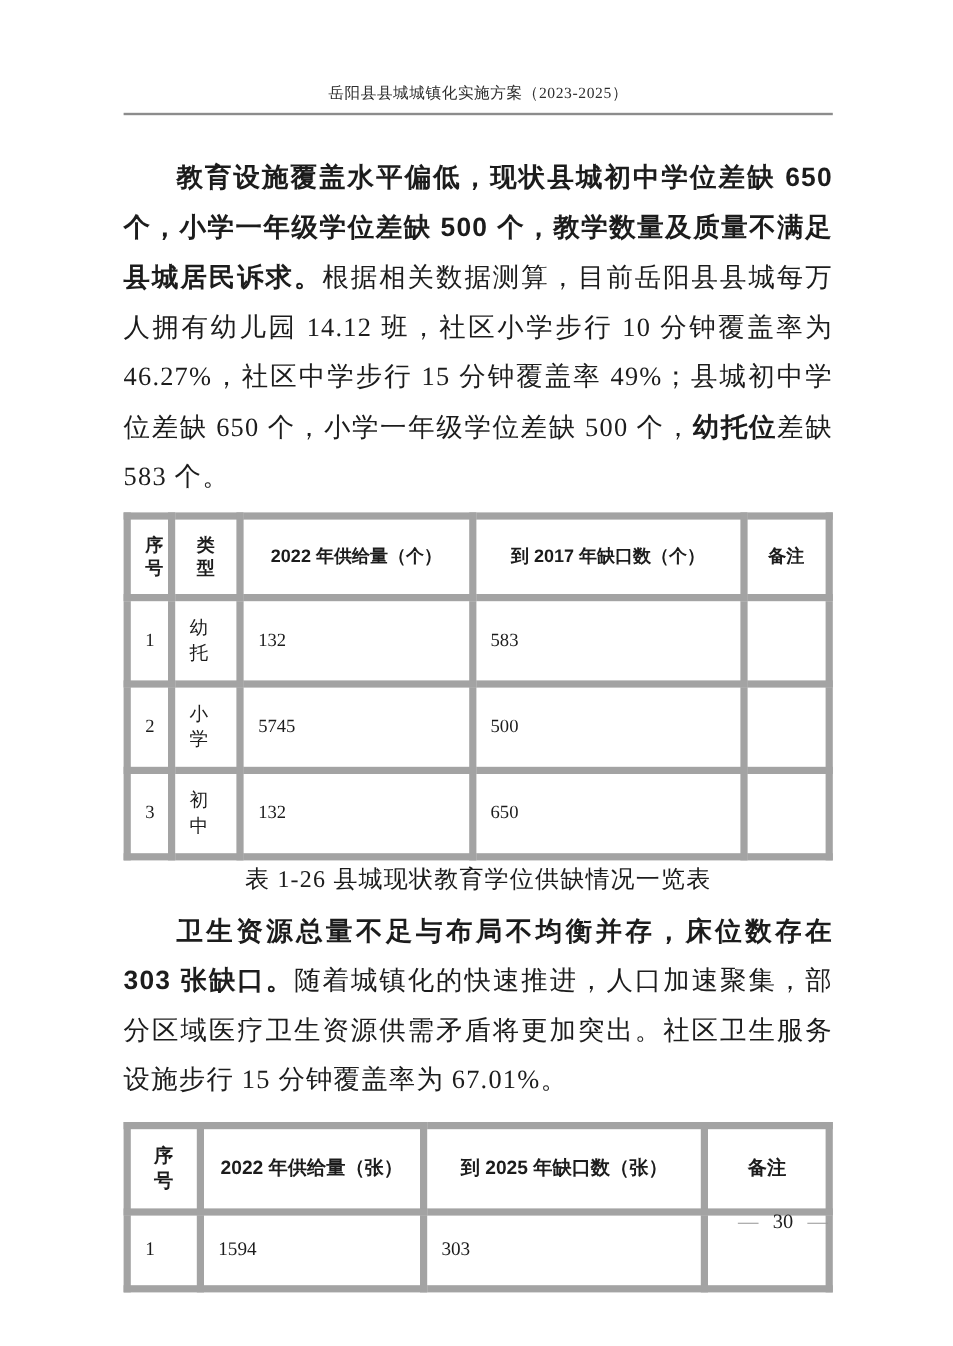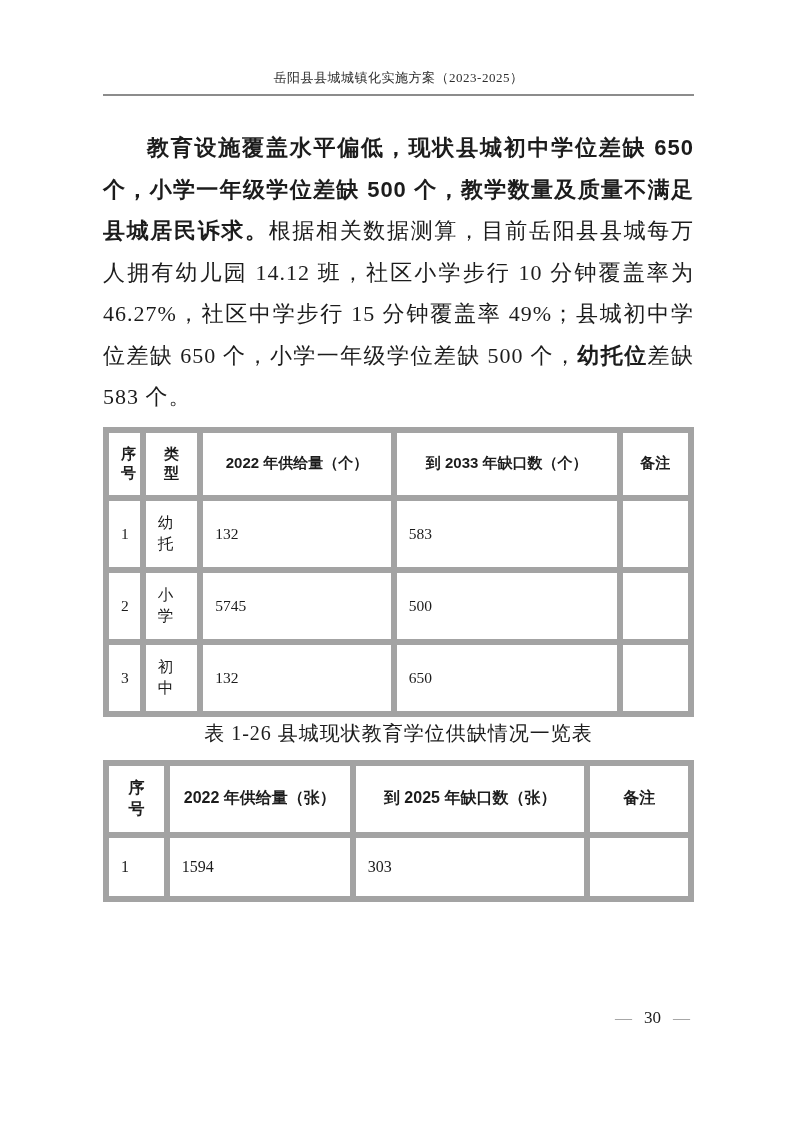--- a/index.html
+++ b/index.html
@@ -95,7 +95,7 @@
             <th>序号</th>
             <th>类型</th>
             <th>2022 年供给量（个）</th>
-            <th>到 2033 年缺口数（个）</th>
+            <th>到 2017 年缺口数（个）</th>
             <th>备注</th>
           </tr>
         </thead>

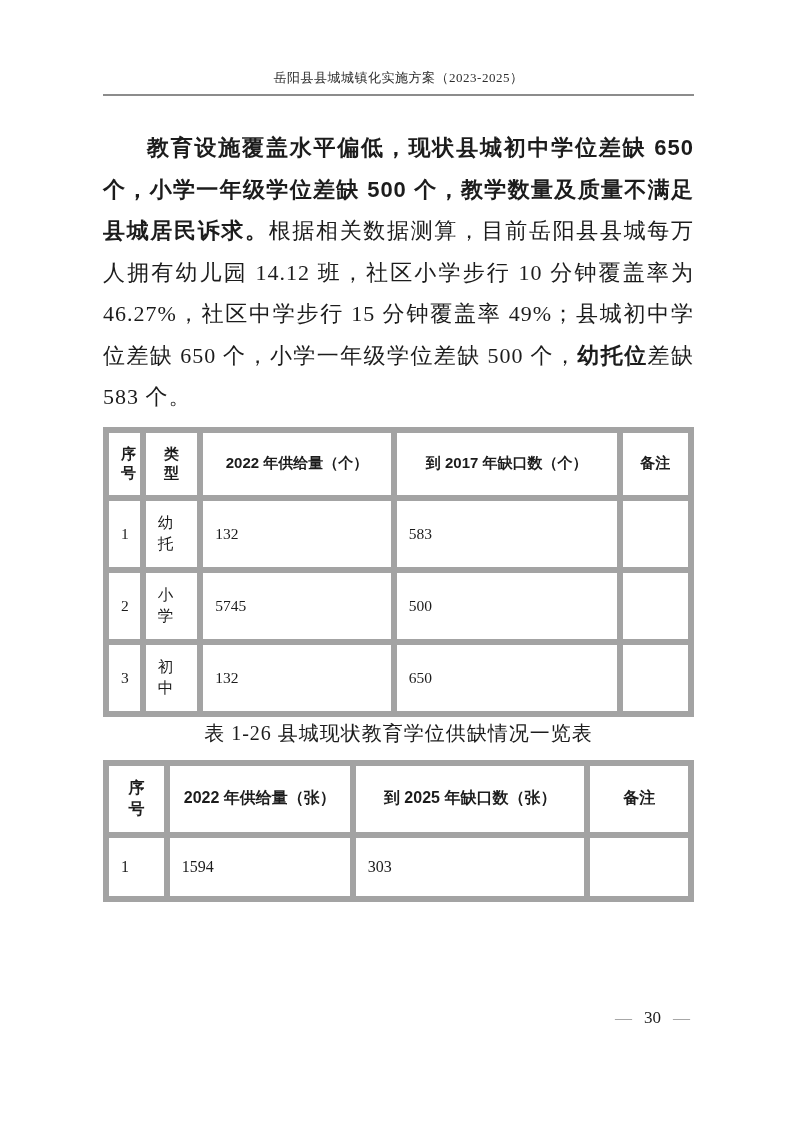--- a/index.html
+++ b/index.html
@@ -126,6 +126,7 @@
 
     <p class="caption">表 1-26 县城现状教育学位供缺情况一览表</p>
 
+    <p class="para"><span class="bold-run">卫生资源总量不足与布局不均衡并存，床位数存在 303 张缺口。</span><span>随着城镇化的快速推进，人口加速聚集，部分区域医疗卫生资源供需矛盾将更加突出。社区卫生服务设施步行 15 分钟覆盖率为 67.01%。</span></p>
 
     <table class="doc-table table2">
         <colgroup>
==================================================
Set down every entry exactly; omit the pictures.

--- a/index.html
+++ b/index.html
@@ -95,7 +95,7 @@
             <th>序号</th>
             <th>类型</th>
             <th>2022 年供给量（个）</th>
-            <th>到 2033 年缺口数（个）</th>
+            <th>到 2017 年缺口数（个）</th>
             <th>备注</th>
           </tr>
         </thead>

--- a/index.html
+++ b/index.html
@@ -126,6 +126,7 @@
 
     <p class="caption">表 1-26 县城现状教育学位供缺情况一览表</p>
 
+    <p class="para"><span class="bold-run">卫生资源总量不足与布局不均衡并存，床位数存在 303 张缺口。</span><span>随着城镇化的快速推进，人口加速聚集，部分区域医疗卫生资源供需矛盾将更加突出。社区卫生服务设施步行 15 分钟覆盖率为 67.01%。</span></p>
 
     <table class="doc-table table2">
         <colgroup>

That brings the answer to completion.